Dari uraian di atas, nampak bahwa suasana kemajemukan tidaklah selalu berlangsung nyaman, karena seringkali mendapat serangan, baik dari rezim penguasa atau kelompok-kelompok penekan, Namun sejarah juga menunjukkan bahwa keberagaman tidak pernah mati di bumi ini, karena masih banyak golongan masyarakat yang memperjuangkannya secara konsisten.  Perpaduan berbagai aspek budaya positif dari berbagai etnis dan suku bangsa itu, mewujudkan apa yang digagas Eddie Lembong sebagai “penyerbukan silang antar budaya” (cross cultural fertilization), yang nantinya akan membentuk suatu budaya Indonesia baru yang harmonis, makin maju dan makin unggul.

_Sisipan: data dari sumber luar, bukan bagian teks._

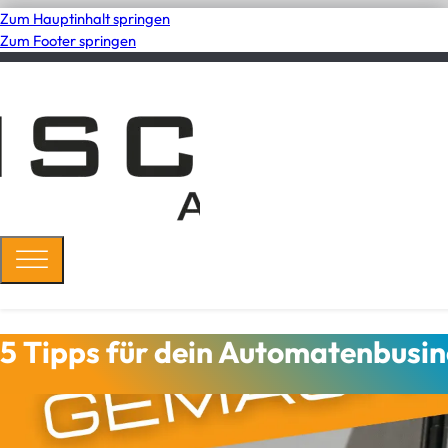
Zum Hauptinhalt springen
Zum Footer springen
5 Tipps für dein Automatenbusin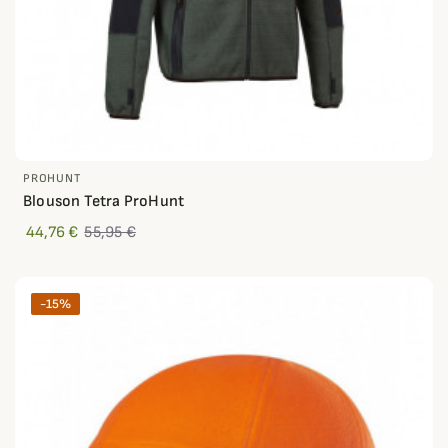
PROHUNT
Blouson Tetra ProHunt
44,76 €
55,95 €
-15%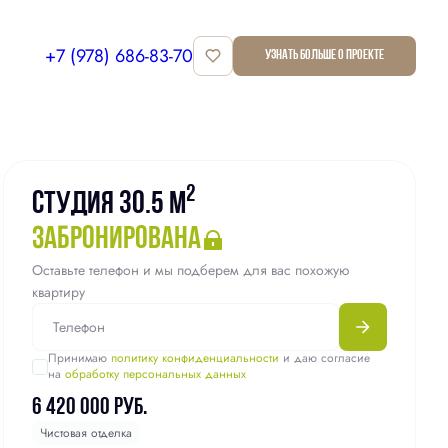
+7 (978) 686-83-70
Узнать больше о проекте
Квартира забронирована
2
Студия 30.5 м
забронирована
Оставьте телефон и мы подберем для вас похожую
квартиру
Принимаю
политику конфиденциальности
и даю согласие
на
обработку персональных данных
6 420 000 руб.
Чистовая отделка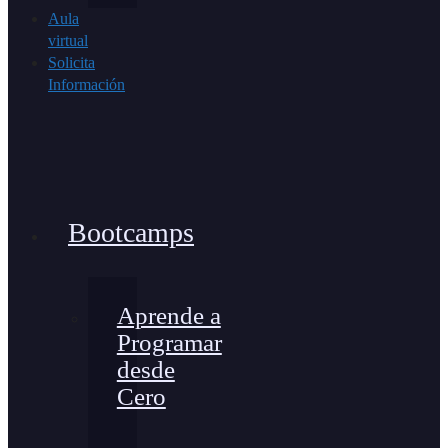
Aula
virtual
Solicita
Información
Bootcamps
Aprende a
Programar
desde
Cero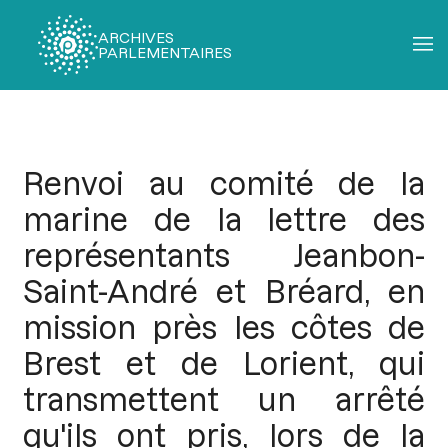
ARCHIVES
PARLEMENTAIRES
Fil
d'Ariane
Renvoi au comité de la
marine de la lettre des
représentants Jeanbon-
Saint-André et Bréard, en
mission près les côtes de
Brest et de Lorient, qui
transmettent un arrêté
qu'ils ont pris, lors de la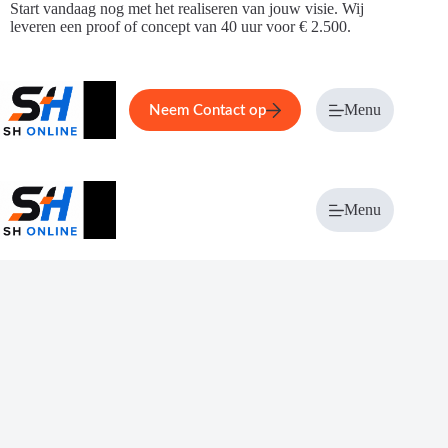
Ga
Start vandaag nog met het realiseren van jouw visie. Wij
naar
leveren een proof of concept van 40 uur voor € 2.500.
de
inhoud
Home
Service
Over ons
Menu
Magazi
Neem Contact op
Menu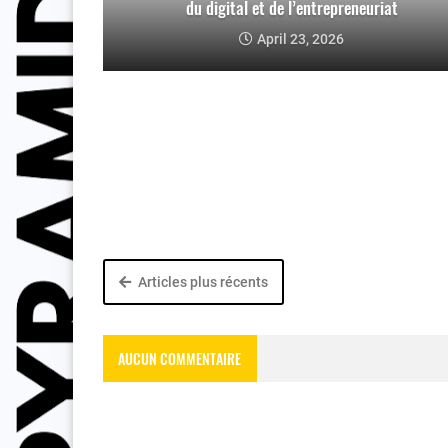
du digital et de l’entrepreneuriat
April 23, 2026
Articles plus récents
AUCUN COMMENTAIRE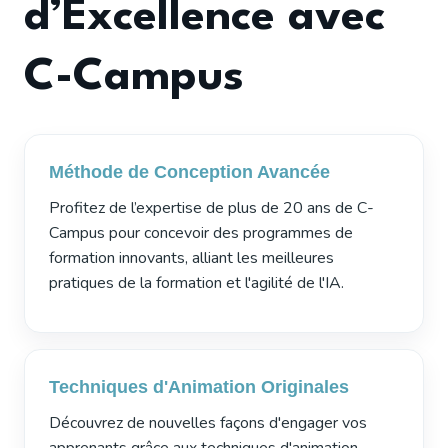
d’Excellence avec
C-Campus
Méthode de Conception Avancée
Profitez de l’expertise de plus de 20 ans de C-
Campus pour concevoir des programmes de
formation innovants, alliant les meilleures
pratiques de la formation et l'agilité de l'IA.
Techniques d'Animation Originales
Découvrez de nouvelles façons d'engager vos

Bagi umat Kristiani, dalam Lukas 10: 36-37, Yesus telah menegaskan bahwa penilaian atas diri seseorang bukanlah berdasarkan etnisitasnya, namun dari perbuatannya. Ini adalah pesan penting untuk kehidupan di tengah masyarakat multi kultural.  Dewasa ini mulai diupayakan pendidikan berwawasan multikultural di sekolah lanjutan. Alangkah baiknya, apabila dalam pemaparannya disajikan contoh-contoh dari masa lalu. Sejarah harus selalu dikaji ulang untuk bisa menjawab berbagai permasalahan aktual, termasuk permasalahan integrasi nasional dan multikulturalisme. Untuk itulah, pendapat Koentjaraningrat, bahwa kajian sejarah mengenai hubungan antar etnik akan sangat berguna bagi negara Indonesia yang multi etnik ini, perlu terus disuarakan.**

Penulis

Didi Kwartanada adalah sejarawan, kandidat Ph.D dari National University of Singapore (NUS). Saat ini bekerja sebagai staf di Yayasan Nabil, Jakarta.